Jashari et al. reported more impaired longitudinal strain in CoA patients with LV hypertrophy, as confirmed by other studies [9, 27, 28, 31]. The myofiber orientation changes throughout the myocardium, with a predominantly longitudinal orientation in the endomyocardium [10, 27]. The endomyocardial fibers are most sensitive to pressure load-induced fibrosis [27]. Therefore, longitudinal strain is primarily affected in patients with pressure load-induced LV hypertrophy and LV myocardial dysfunction [27]. Well-repaired CoA patients in our cohort showed normal LV mass—hence the absence of compensatory LV hypertrophy—which may explain the preserved LV deformation indices. Our findings of preserved myocardial deformation after coarctation repair in the absence of LV hypertrophy are in line with a previous report of Kutty et al. [9], who demonstrated reduced longitudinal LV strain in CoA patients with increased LV mass and preserved longitudinal strain in patients with normal LV mass by use of CMR-FT [9]. In contrast to the study by Kutty et al. our current study also assessed the influence of hypertension on myocardial deformation. Our results demonstrate preserved myocardial deformation even in hypertensive patients in absence of LV hypertrophy, which might suggest that LV myocardial dysfunction occurs at a later stage in the cascade of arterial–ventricular coupling.

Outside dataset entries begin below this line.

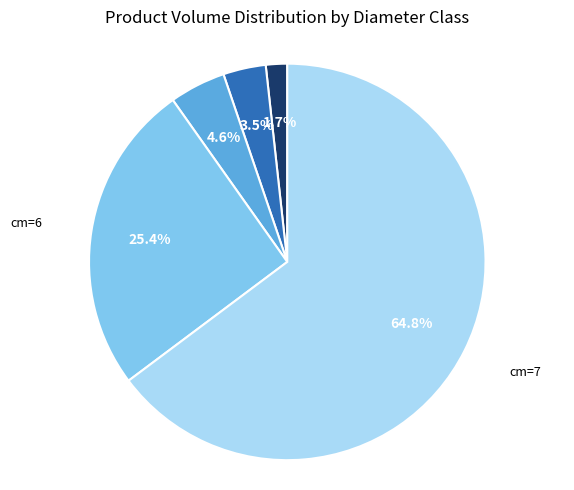

Which slice is the smallest?

cm=1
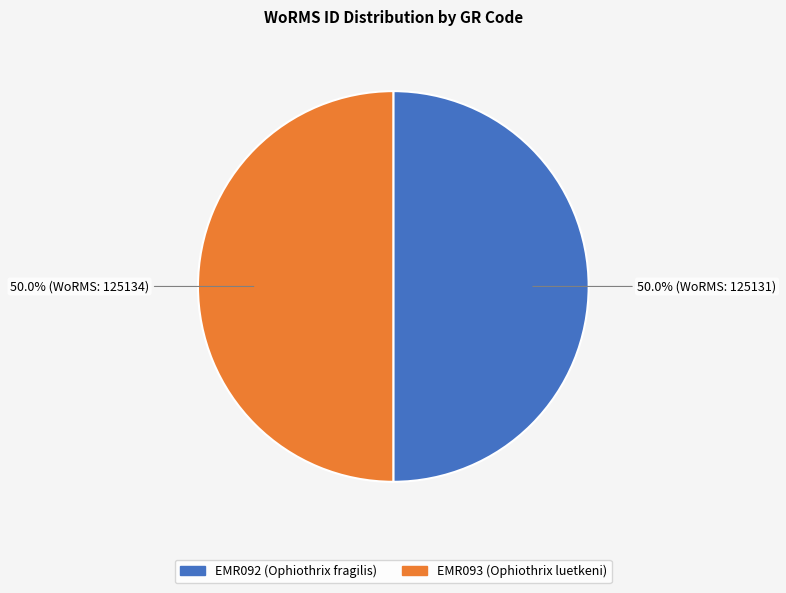

How many segments does this pie chart have?

2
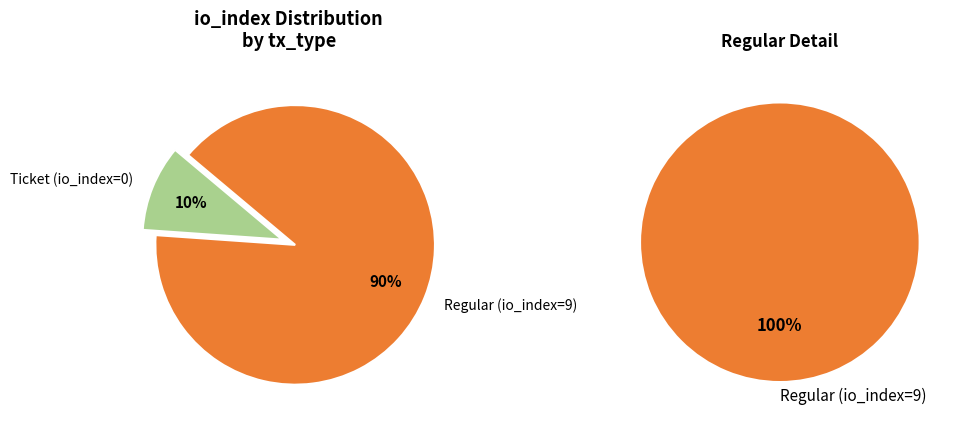

Which category has the smallest portion of the pie?

Ticket (io_index=0)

No difference in myocardial deformation was observed between CoA patients after BA and surgery in our study. Patients after surgery had slightly lower LVEF compared to BA patients, possibly due to the older age of the surgical patients. Similar results have been described by Chui et al. who showed a minor—non-significant—difference in LVEF between both treatment groups [35].

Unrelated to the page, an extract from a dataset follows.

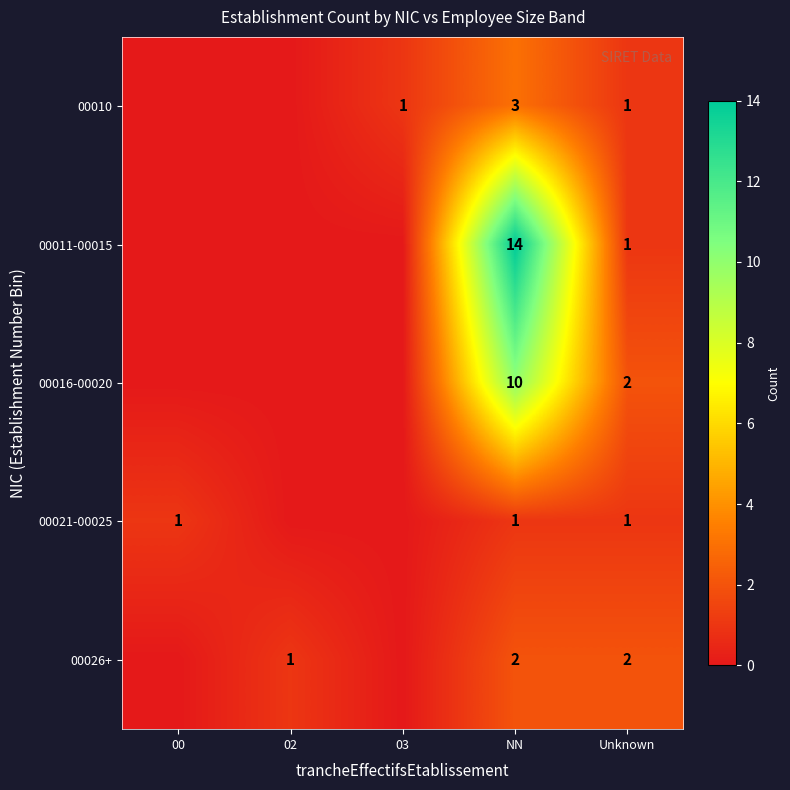

What is the difference between the second highest and minimum values in the row_1 series?

1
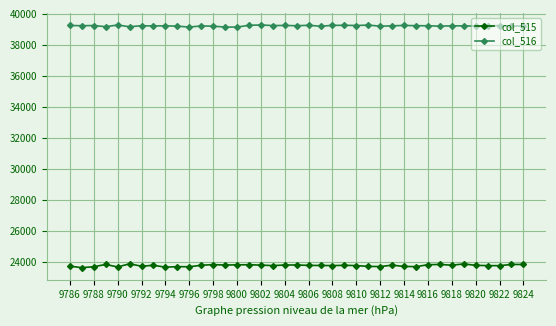

True or false: col_515 has more than 2 interior local peaks.

True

Hypertension is a well-described long-term complication of CoA [3, 22, 36]. Hypertension is associated with an increased afterload, LV hypertrophy, and myocardial fibrosis [27]. Despite a high prevalence of hypertension in our patient group, LV mass and LV dimensions were preserved in our CoA patients. Hypertension did not affect global LV function or myocardial deformation in our cohort, suggesting that hypertension does not significantly affect cardiac function of well-repaired CoA patients at this point in follow-up. In fact, hypertensive CoA patients seemed to have slightly increased strain compared to controls. This difference is most likely not clinically relevant, as both strain values fall within normal range [17]. Left ventricular remodeling and hypertrophy with impaired LV deformation have been described in hypertensive patients [37-41]. In contrast to our current findings, Shang et al. reported increased LV mass and decreased myocardial deformation in hypertensive CoA patients compared to healthy controls. However, in accordance to our results, LV mass and myocardial deformation did not differ significantly between normotensive and hypertensive CoA patients [10]. Indeed, increased systolic blood pressure has been associated with concentric hypertrophy (increased LV mass combined with increased relative wall thickness) [42]. However, development of myocardial concentric hypertrophy is a gradual progressive process, which is usually preceded by concentric remodeling in which the relative wall thickness is increased, but LV mass is preserved [42].

Limitations

A few limitations should be addressed regarding this study. The relatively small sample size limits the generalizability of the results and may have obscured further differences and associations. Our CoA patients were not analyzed for arterial stiffness, so direct assessment of ventriculo–arterial coupling could not be performed. Nevertheless, this study provides insight in myocardial deformation in CoA patients at long-term follow-up, suggesting good LV function in well-repaired patients. The long-term implications of our findings need to be substantiated with follow-up studies.

Conclusions

Feature tracking by CMR provides easily accessible and reproducible analysis of myocardial deformation. Well-repaired CoA patients show preserved cardiac function by normal LV ejection fraction and normal myocardial deformation indices at long-term follow-up, despite a high incidence of hypertension. We found good reproducibility for strain, strain rate, and rotational indices with CMR-FT, suggesting CMR-FT is a useful tool for analysis of myocardial deformation.